What you are asked to do: Update the listing below by replacing each "state / province" with "region". Reproduce every other line and character without change.

Listing:
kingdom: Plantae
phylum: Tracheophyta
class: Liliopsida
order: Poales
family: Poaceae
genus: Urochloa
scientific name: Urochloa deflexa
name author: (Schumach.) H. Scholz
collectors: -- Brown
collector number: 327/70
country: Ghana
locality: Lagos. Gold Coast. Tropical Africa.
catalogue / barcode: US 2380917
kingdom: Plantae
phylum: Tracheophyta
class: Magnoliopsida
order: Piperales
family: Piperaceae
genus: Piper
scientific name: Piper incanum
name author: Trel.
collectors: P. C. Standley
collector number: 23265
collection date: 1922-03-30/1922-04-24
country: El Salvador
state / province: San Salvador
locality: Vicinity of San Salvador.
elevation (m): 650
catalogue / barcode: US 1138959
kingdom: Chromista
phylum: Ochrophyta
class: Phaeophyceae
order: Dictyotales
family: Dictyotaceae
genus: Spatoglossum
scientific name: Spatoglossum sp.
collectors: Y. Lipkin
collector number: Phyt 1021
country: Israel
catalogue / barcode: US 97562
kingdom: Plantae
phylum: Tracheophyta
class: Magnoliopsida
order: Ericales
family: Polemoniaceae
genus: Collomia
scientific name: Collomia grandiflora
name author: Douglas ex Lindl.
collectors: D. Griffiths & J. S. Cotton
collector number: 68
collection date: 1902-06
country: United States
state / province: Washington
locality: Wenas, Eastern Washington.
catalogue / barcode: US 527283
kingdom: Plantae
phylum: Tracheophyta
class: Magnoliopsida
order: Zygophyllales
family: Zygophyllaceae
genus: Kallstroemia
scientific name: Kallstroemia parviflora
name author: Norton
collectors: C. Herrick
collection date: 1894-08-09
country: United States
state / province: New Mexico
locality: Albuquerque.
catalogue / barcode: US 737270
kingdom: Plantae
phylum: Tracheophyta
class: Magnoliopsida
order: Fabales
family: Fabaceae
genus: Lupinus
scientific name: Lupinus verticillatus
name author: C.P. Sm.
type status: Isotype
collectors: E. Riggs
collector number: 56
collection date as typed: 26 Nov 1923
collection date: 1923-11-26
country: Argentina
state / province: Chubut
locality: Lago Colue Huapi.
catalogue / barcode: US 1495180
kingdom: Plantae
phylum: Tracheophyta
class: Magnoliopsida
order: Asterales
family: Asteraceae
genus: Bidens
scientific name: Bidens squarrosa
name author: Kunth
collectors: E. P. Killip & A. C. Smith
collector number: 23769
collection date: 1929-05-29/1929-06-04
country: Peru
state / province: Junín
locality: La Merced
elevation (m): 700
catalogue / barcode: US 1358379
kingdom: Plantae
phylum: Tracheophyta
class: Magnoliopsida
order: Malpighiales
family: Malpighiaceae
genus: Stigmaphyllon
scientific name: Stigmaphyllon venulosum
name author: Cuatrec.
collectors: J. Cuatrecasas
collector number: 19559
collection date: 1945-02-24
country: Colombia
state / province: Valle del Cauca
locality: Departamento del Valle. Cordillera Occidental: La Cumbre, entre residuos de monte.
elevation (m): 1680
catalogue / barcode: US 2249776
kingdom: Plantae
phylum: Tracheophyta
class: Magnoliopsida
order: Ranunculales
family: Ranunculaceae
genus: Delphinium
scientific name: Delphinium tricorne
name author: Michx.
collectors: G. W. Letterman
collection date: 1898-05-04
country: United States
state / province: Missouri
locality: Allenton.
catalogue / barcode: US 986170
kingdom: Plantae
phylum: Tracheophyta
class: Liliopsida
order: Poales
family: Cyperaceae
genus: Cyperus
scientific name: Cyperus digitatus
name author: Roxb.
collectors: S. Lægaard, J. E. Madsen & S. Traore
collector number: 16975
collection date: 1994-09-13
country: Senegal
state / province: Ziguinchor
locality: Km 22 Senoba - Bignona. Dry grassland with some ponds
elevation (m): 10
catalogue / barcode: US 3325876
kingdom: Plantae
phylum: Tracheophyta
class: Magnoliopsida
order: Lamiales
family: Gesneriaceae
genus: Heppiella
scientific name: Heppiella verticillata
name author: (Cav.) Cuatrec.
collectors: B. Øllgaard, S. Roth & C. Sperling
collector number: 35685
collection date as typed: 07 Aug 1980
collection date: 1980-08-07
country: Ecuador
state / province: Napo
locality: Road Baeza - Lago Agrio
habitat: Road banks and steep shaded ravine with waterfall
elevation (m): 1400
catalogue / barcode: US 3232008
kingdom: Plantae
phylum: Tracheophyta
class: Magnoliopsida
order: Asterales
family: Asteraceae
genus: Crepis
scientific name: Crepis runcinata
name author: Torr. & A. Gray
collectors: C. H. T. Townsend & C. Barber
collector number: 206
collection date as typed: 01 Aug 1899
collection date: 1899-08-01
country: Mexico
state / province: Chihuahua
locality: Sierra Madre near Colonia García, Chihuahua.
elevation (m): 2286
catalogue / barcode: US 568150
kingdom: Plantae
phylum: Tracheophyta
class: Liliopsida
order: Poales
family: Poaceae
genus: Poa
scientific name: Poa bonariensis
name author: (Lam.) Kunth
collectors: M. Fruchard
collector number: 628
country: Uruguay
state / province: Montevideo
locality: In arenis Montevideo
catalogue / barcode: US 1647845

Result for this exercise:
kingdom: Plantae
phylum: Tracheophyta
class: Liliopsida
order: Poales
family: Poaceae
genus: Urochloa
scientific name: Urochloa deflexa
name author: (Schumach.) H. Scholz
collectors: -- Brown
collector number: 327/70
country: Ghana
locality: Lagos. Gold Coast. Tropical Africa.
catalogue / barcode: US 2380917
kingdom: Plantae
phylum: Tracheophyta
class: Magnoliopsida
order: Piperales
family: Piperaceae
genus: Piper
scientific name: Piper incanum
name author: Trel.
collectors: P. C. Standley
collector number: 23265
collection date: 1922-03-30/1922-04-24
country: El Salvador
region: San Salvador
locality: Vicinity of San Salvador.
elevation (m): 650
catalogue / barcode: US 1138959
kingdom: Chromista
phylum: Ochrophyta
class: Phaeophyceae
order: Dictyotales
family: Dictyotaceae
genus: Spatoglossum
scientific name: Spatoglossum sp.
collectors: Y. Lipkin
collector number: Phyt 1021
country: Israel
catalogue / barcode: US 97562
kingdom: Plantae
phylum: Tracheophyta
class: Magnoliopsida
order: Ericales
family: Polemoniaceae
genus: Collomia
scientific name: Collomia grandiflora
name author: Douglas ex Lindl.
collectors: D. Griffiths & J. S. Cotton
collector number: 68
collection date: 1902-06
country: United States
region: Washington
locality: Wenas, Eastern Washington.
catalogue / barcode: US 527283
kingdom: Plantae
phylum: Tracheophyta
class: Magnoliopsida
order: Zygophyllales
family: Zygophyllaceae
genus: Kallstroemia
scientific name: Kallstroemia parviflora
name author: Norton
collectors: C. Herrick
collection date: 1894-08-09
country: United States
region: New Mexico
locality: Albuquerque.
catalogue / barcode: US 737270
kingdom: Plantae
phylum: Tracheophyta
class: Magnoliopsida
order: Fabales
family: Fabaceae
genus: Lupinus
scientific name: Lupinus verticillatus
name author: C.P. Sm.
type status: Isotype
collectors: E. Riggs
collector number: 56
collection date as typed: 26 Nov 1923
collection date: 1923-11-26
country: Argentina
region: Chubut
locality: Lago Colue Huapi.
catalogue / barcode: US 1495180
kingdom: Plantae
phylum: Tracheophyta
class: Magnoliopsida
order: Asterales
family: Asteraceae
genus: Bidens
scientific name: Bidens squarrosa
name author: Kunth
collectors: E. P. Killip & A. C. Smith
collector number: 23769
collection date: 1929-05-29/1929-06-04
country: Peru
region: Junín
locality: La Merced
elevation (m): 700
catalogue / barcode: US 1358379
kingdom: Plantae
phylum: Tracheophyta
class: Magnoliopsida
order: Malpighiales
family: Malpighiaceae
genus: Stigmaphyllon
scientific name: Stigmaphyllon venulosum
name author: Cuatrec.
collectors: J. Cuatrecasas
collector number: 19559
collection date: 1945-02-24
country: Colombia
region: Valle del Cauca
locality: Departamento del Valle. Cordillera Occidental: La Cumbre, entre residuos de monte.
elevation (m): 1680
catalogue / barcode: US 2249776
kingdom: Plantae
phylum: Tracheophyta
class: Magnoliopsida
order: Ranunculales
family: Ranunculaceae
genus: Delphinium
scientific name: Delphinium tricorne
name author: Michx.
collectors: G. W. Letterman
collection date: 1898-05-04
country: United States
region: Missouri
locality: Allenton.
catalogue / barcode: US 986170
kingdom: Plantae
phylum: Tracheophyta
class: Liliopsida
order: Poales
family: Cyperaceae
genus: Cyperus
scientific name: Cyperus digitatus
name author: Roxb.
collectors: S. Lægaard, J. E. Madsen & S. Traore
collector number: 16975
collection date: 1994-09-13
country: Senegal
region: Ziguinchor
locality: Km 22 Senoba - Bignona. Dry grassland with some ponds
elevation (m): 10
catalogue / barcode: US 3325876
kingdom: Plantae
phylum: Tracheophyta
class: Magnoliopsida
order: Lamiales
family: Gesneriaceae
genus: Heppiella
scientific name: Heppiella verticillata
name author: (Cav.) Cuatrec.
collectors: B. Øllgaard, S. Roth & C. Sperling
collector number: 35685
collection date as typed: 07 Aug 1980
collection date: 1980-08-07
country: Ecuador
region: Napo
locality: Road Baeza - Lago Agrio
habitat: Road banks and steep shaded ravine with waterfall
elevation (m): 1400
catalogue / barcode: US 3232008
kingdom: Plantae
phylum: Tracheophyta
class: Magnoliopsida
order: Asterales
family: Asteraceae
genus: Crepis
scientific name: Crepis runcinata
name author: Torr. & A. Gray
collectors: C. H. T. Townsend & C. Barber
collector number: 206
collection date as typed: 01 Aug 1899
collection date: 1899-08-01
country: Mexico
region: Chihuahua
locality: Sierra Madre near Colonia García, Chihuahua.
elevation (m): 2286
catalogue / barcode: US 568150
kingdom: Plantae
phylum: Tracheophyta
class: Liliopsida
order: Poales
family: Poaceae
genus: Poa
scientific name: Poa bonariensis
name author: (Lam.) Kunth
collectors: M. Fruchard
collector number: 628
country: Uruguay
region: Montevideo
locality: In arenis Montevideo
catalogue / barcode: US 1647845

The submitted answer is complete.